TASK INPUT:
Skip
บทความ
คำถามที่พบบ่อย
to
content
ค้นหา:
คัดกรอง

--

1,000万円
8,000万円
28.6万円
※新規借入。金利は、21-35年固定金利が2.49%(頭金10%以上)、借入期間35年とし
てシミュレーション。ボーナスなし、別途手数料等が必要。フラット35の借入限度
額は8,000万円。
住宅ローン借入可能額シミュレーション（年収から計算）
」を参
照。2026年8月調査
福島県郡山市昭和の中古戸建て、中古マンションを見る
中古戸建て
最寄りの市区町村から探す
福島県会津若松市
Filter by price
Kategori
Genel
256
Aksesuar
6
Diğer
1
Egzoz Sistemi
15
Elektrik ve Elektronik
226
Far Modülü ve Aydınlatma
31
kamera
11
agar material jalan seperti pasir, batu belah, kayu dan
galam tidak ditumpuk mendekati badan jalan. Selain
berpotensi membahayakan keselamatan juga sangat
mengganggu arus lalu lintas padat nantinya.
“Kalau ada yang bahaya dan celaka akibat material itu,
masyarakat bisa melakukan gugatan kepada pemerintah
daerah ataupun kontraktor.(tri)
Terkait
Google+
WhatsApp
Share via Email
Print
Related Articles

TO-DO ITEM:
Return each row above that contains the string "material". Case counts.

RESPONSE TO THE EXERCISE:
agar material jalan seperti pasir, batu belah, kayu dan
“Kalau ada yang bahaya dan celaka akibat material itu,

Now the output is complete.